Chaplin was imprisoned but was released on $19,000 bail raised by Smith and his fellow abolitionists. He left the area when released in early 1851, forfeiting the bond, and never came to trial. In March 1851, Hanson was tried and convicted of assisting slaves to escape and was fined and imprisoned. The following year, Smith and Giddings tried to raise enough money to pay his fine and obtain his release, but failed. Smith was finally successful in 1854 of securing a pardon from President Franklin Pierce. We offer that very pardon. Document Signed, Washington, July 19, 1854. “…Whereas it appears that at the March term 1851 for the Criminal Court of the District of Columbia, Noah C. Hanson was convicted of harboring slaves and sentenced to pay a fine of one thousand and eighty dollars, one half to the use of the owner of said slaves, and to stand committed until said fine and costs be paid; and whereas it has been made satisfactorily to appear to me that the imprisonment the prisoner is now undergoing should be conditionally remitted. Now therefore, be it known that I, Franklin Pierce, President of the United States of America, in consideration of the premises, diverse other good and sufficient reasons me thereunto moving, have granted and do hereby grant unto him, the said Noah C. Hanson, a pardon and release from so much of said judgment and sentence as declares that he shall be committed a prisoner until said fine and costs be paid; and he is hereby released from imprisonment…” The document is countersigned by Secretary of State William Marcy. Frederick Douglass relates that “Hanson was no sooner let out of jail that he hastened to my house. A more grateful creature I never saw.”
What possessed the pro-slavery Pierce, who disliked abolitionists, to pardon a black man for harboring runaway slaves at the behest of Gerrit Smith, we can only wonder. Perhaps it was a sop to the North, coming less than two months after Pierce had signed the Kansas-Nebraska Act, which was considered pro-southern and was very unpopular in the North. We have conducted extensive research on this document, and corresponded with noted historians who are experts in the Underground Railroad and the Abolitionist movement. Neither we nor these historians have ever seen or heard of another presidential pardon of a black person for engaging in such activities, making this a likely unique piece of American history.

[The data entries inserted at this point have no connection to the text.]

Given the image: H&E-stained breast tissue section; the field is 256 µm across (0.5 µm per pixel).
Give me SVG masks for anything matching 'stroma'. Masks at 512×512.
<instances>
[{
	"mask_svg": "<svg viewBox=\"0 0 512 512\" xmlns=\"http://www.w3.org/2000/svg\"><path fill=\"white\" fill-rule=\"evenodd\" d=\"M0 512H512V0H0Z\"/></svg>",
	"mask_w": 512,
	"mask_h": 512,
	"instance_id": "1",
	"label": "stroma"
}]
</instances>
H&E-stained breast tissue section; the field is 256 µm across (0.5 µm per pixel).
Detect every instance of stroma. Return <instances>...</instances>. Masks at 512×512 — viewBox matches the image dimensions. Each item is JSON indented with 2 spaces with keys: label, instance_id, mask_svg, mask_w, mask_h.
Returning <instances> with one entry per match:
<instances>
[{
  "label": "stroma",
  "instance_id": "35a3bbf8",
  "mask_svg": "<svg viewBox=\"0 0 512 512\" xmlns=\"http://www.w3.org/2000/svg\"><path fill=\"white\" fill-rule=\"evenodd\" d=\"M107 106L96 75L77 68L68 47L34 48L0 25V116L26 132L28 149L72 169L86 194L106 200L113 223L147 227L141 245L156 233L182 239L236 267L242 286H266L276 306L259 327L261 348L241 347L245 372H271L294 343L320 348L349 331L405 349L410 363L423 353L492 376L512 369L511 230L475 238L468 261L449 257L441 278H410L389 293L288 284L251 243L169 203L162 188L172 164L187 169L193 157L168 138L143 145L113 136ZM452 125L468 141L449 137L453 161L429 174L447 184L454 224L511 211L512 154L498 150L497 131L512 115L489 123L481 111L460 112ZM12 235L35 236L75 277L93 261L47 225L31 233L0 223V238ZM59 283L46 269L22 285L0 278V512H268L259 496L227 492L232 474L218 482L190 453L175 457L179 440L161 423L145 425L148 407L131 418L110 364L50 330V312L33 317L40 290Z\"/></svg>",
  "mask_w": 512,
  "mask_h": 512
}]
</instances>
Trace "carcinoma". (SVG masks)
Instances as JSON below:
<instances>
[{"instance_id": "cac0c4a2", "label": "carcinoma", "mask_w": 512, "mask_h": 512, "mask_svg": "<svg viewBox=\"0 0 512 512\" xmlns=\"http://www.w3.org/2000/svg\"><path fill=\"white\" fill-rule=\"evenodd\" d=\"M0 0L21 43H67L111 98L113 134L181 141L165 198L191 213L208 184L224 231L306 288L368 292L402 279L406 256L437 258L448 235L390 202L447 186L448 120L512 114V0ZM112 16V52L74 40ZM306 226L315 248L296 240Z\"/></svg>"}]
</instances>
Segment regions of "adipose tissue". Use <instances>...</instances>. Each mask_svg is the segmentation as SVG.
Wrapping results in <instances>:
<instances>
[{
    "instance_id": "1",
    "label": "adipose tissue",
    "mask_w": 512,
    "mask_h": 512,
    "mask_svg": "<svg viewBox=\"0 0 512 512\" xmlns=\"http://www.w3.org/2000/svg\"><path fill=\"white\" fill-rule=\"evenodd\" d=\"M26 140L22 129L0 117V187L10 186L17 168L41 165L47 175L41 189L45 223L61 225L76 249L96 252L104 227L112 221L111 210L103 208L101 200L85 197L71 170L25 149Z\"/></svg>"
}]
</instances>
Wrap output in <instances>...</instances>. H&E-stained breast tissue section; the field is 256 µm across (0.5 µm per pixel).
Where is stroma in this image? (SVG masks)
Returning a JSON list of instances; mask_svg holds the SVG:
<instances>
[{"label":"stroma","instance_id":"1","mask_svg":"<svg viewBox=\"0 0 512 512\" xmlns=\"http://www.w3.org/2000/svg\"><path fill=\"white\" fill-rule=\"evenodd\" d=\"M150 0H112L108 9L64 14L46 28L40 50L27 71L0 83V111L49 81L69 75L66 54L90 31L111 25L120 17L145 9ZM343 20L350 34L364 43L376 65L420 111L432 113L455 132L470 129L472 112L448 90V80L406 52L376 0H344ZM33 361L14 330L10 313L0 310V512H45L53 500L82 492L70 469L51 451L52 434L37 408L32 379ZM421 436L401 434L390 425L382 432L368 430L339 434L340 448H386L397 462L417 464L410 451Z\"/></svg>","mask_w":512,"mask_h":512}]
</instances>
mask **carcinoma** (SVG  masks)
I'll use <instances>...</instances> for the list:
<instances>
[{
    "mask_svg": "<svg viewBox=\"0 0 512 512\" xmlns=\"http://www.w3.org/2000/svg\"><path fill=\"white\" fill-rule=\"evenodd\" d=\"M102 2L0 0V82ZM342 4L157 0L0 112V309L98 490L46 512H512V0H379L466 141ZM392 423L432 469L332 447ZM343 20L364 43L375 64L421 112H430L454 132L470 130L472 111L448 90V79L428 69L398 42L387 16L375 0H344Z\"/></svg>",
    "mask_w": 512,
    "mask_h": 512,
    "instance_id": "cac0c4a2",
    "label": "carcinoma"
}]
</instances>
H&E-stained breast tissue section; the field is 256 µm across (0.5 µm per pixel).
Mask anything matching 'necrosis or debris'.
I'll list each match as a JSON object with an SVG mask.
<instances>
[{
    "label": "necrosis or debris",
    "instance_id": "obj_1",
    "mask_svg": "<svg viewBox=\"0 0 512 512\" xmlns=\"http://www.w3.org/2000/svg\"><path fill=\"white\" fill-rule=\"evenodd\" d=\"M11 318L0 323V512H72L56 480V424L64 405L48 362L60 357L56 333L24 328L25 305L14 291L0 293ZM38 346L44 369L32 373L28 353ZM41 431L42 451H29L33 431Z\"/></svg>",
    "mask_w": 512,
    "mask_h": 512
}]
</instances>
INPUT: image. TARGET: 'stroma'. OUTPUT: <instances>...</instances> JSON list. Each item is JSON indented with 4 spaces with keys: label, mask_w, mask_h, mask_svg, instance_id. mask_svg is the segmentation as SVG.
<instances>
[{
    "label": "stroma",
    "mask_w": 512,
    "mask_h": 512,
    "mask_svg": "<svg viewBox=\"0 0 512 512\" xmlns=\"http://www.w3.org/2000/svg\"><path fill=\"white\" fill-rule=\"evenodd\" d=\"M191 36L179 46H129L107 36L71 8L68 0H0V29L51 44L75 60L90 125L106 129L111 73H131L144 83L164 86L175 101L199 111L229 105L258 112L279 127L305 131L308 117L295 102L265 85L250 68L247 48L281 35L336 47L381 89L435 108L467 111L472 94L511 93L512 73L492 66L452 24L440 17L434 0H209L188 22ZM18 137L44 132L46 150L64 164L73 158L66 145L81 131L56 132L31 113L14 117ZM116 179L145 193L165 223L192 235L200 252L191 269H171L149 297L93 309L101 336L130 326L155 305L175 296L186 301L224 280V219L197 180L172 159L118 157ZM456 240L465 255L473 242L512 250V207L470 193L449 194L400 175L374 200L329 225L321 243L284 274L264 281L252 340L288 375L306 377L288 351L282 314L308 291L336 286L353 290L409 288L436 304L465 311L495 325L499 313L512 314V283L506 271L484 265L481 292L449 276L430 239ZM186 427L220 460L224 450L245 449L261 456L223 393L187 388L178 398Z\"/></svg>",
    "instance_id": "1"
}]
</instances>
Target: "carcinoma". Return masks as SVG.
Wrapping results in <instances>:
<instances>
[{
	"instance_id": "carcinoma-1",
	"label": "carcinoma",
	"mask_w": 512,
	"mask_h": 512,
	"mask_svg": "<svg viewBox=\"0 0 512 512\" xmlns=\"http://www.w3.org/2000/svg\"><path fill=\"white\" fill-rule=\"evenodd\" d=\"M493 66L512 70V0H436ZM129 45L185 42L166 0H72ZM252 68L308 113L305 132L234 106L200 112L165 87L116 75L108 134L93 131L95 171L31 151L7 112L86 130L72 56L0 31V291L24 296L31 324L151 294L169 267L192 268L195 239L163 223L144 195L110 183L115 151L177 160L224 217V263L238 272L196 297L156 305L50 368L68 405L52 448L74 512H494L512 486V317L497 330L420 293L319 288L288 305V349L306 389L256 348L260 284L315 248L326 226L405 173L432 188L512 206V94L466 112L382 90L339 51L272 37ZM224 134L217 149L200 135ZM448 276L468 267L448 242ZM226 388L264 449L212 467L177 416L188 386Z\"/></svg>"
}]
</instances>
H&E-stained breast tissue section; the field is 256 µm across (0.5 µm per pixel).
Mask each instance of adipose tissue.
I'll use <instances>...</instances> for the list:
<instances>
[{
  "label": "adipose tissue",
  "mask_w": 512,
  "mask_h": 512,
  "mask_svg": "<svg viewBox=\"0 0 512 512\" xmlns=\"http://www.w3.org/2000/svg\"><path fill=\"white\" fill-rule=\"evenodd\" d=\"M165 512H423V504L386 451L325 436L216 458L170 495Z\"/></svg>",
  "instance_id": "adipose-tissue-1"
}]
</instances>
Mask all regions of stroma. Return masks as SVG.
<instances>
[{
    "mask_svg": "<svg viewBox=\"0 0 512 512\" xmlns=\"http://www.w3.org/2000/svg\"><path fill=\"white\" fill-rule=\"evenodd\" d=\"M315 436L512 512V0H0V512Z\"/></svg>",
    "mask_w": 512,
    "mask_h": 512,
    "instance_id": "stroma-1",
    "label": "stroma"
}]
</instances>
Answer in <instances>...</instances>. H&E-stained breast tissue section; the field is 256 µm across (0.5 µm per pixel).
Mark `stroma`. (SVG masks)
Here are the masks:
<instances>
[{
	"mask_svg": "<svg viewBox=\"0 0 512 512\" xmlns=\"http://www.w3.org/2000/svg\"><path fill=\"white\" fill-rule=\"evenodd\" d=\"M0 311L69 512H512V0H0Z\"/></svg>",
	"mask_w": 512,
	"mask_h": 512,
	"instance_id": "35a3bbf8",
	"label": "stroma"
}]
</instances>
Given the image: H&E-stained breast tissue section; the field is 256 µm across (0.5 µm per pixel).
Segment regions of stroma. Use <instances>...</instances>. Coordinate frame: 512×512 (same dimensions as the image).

The abolitionists in Washington made a direct impact on sectional politics. They dealt directly with anti-slavery congressmen and built cooperative ties to the black community. They caused southern politicians real alarm, leading them to miscalculate about the safety of slavery in the United States. Confronted by escape attempts organized by the abolitionists, southern leaders became convinced that they needed to take extreme measures to defend their institution. These measures proved counter-productive, sharpening regional differences and helping bring on the Civil War.